Still trying to catch up to the present, before I begin to forget things.
Thursday 11/26: We were at home for Thanksgiving Day, and of course nothing happened, medically speaking. I enjoyed a relaxing evening with a small company of family and friends, and I was able to forget my troubles for a few hours. I drank a bit of wine, since I will soon be chafing under a six-month alcohol ban. After dinner a birthday cake appeared, and I was serenaded by the assemblage in the traditional fashion. I was also given the gift of an Amazon Kindle, which should cut down on the clutter of reading material I would otherwise have to drag along with me, to make the long sessions in the Hopkins IPOP clinic bearable. Thanks to all who contributed to the cost of the purchase.
Because of the next day's procedure at Hopkins, I was subject to a midnight cutoff of any consumption of food or drink. Also, for the same reason, I had been given a set of large antibiotic wipes, which I was expected to use to clean myself from the neck down, both before going to bed, and then again upon rising.
Friday 11/27: We drove back to Baltimore in the morning for the only significant activity of the day, which was to have my catheter installed. Once again I was required to sign a small pile of consents, after which I was conducted into a small operating room. I was given what I believe is called conscious sedation, or twilight anesthesia, meaning that I was not completely unconscious, but experienced no pain. I could hear and comprehend the surgeon's warnings: "...a little stick here... some pressure now... more pressure...". Eventually I found myself in a recovery room with tubes sticking out from under a dressing on my upper right breast, but not much the worse for wear. By early evening we were back in the Tremont Hotel, in exactly the same room as before. The only lingering effect was fatigue, which along with the next day's early IPOP clinic appointment, sent me to bed early.
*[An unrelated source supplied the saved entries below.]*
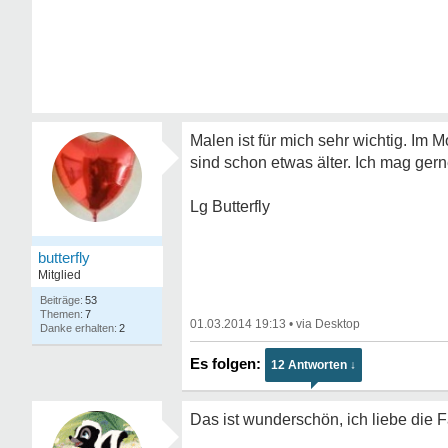
Malen ist für mich sehr wichtig. Im 
sind schon etwas älter. Ich mag gern
Lg Butterfly
butterfly
Mitglied
53
7
01.03.2014 19:13
•
2
12 Antworten ↓
Das ist wunderschön, ich liebe die 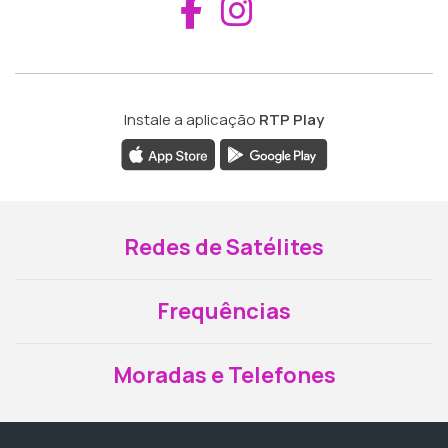
Aceder ao Fac
Aceder ao I
Instale a aplicação
RTP Play
Redes de Satélites
Frequências
Moradas e Telefones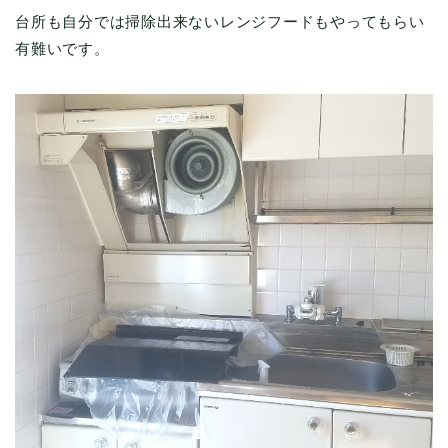
台所も自分では掃除出来ないレンジフードもやってもらい
有難いです。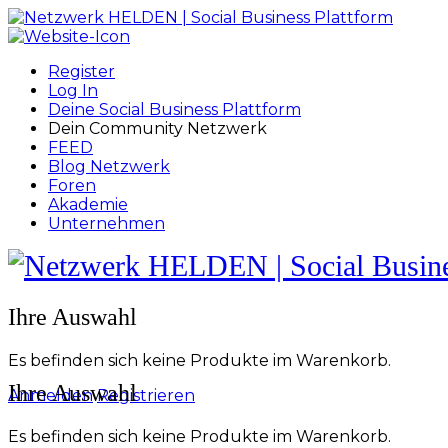
Toggle
Side
Panel
Register
Log In
Deine Social Business Plattform
Dein Community Netzwerk
FEED
Blog Netzwerk
Foren
Akademie
Unternehmen
Toggle
Side
Panel
More
Ihre Auswahl
options
Es befinden sich keine Produkte im Warenkorb.
Ihre Auswahl
Anmelden
Registrieren
Es befinden sich keine Produkte im Warenkorb.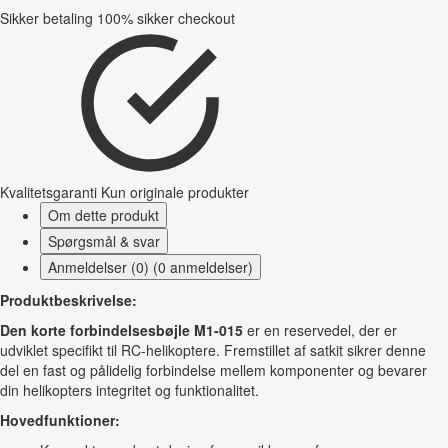
Sikker betaling
100% sikker checkout
Kvalitetsgaranti
Kun originale produkter
Om dette produkt
Spørgsmål & svar
Anmeldelser (0) (0 anmeldelser)
Produktbeskrivelse:
Den korte forbindelsesbøjle M1-015
er en reservedel, der er
udviklet specifikt til RC-helikoptere. Fremstillet af satkit sikrer denne
del en fast og pålidelig forbindelse mellem komponenter og bevarer
din helikopters integritet og funktionalitet.
Hovedfunktioner:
Saturday 11/28: On my official stem cell transplant calendar, this was Day 0 of my treatment. By 7:45 A.M. I was in a "private" IPOP cubical, measuring perhaps seven feet square, with a curtain providing the "privacy"; and I was attached to an IV machine that was pumping a saline solution into me. The key stem cell mobilization drug, Cytoxan, is in fact a powerful and dangerous chemotherapeutic agent in its own right -- so dangerous, in fact, that the nurse handling it had to wear special protective clothing and gloves, and I had to be given a collection of protective substances both before and after receiving it. I was given the saline solution for a couple of hours before the two-hour Cytoxan IV was itself begun, and for several more hours after it completed. Meanwhile, I was also given mesna, to protect the inner lining of my bladder from being irritated by the Cytoxan once it had been processed by the kidneys; ondansetron, to combat nausea; and, lo and behold, my old friend dexamethasone, for reasons that remain mysterious. At some point some blood tests were run, and I was found to be low on potassium, and sure enough a bag of some potassium compound in solution was added to the array being dripped into me. By the time the entire process was completed, it was well past 6 P.M., and I was quite bloated around the mid-section; I was told to take an extra dose of furosemide for this before bedtime, so as to lose more of the fluid overnight. Back at the Tremont, I began to feel the nausea coming on, and very nearly lost it after taking my evening medications, but managed to keep everything down in the end.
Sunday 11/29: We checked out of the Tremont before noon, and made our 12:30 P.M. IPOP appointment. Blood tests indicated no need for me to be hooked up to any more IVs, so after getting my first subcutaneous shots of Neupogen, we left Baltimore once again. We were given enough Neupogen to last until we return at the end of the week; I must get shots of it daily while at home. It is meant to stimulate the production of white blood cells, and their movement out of the bone marrow. I was still feeling mildly nauseated by the Cytoxan, so I was also given several doses of ondansetron to tide me over for the next couple of days, until it could be completely processed out. Other than that, my only continuing problem was fatigue, for which the only remedy was rest.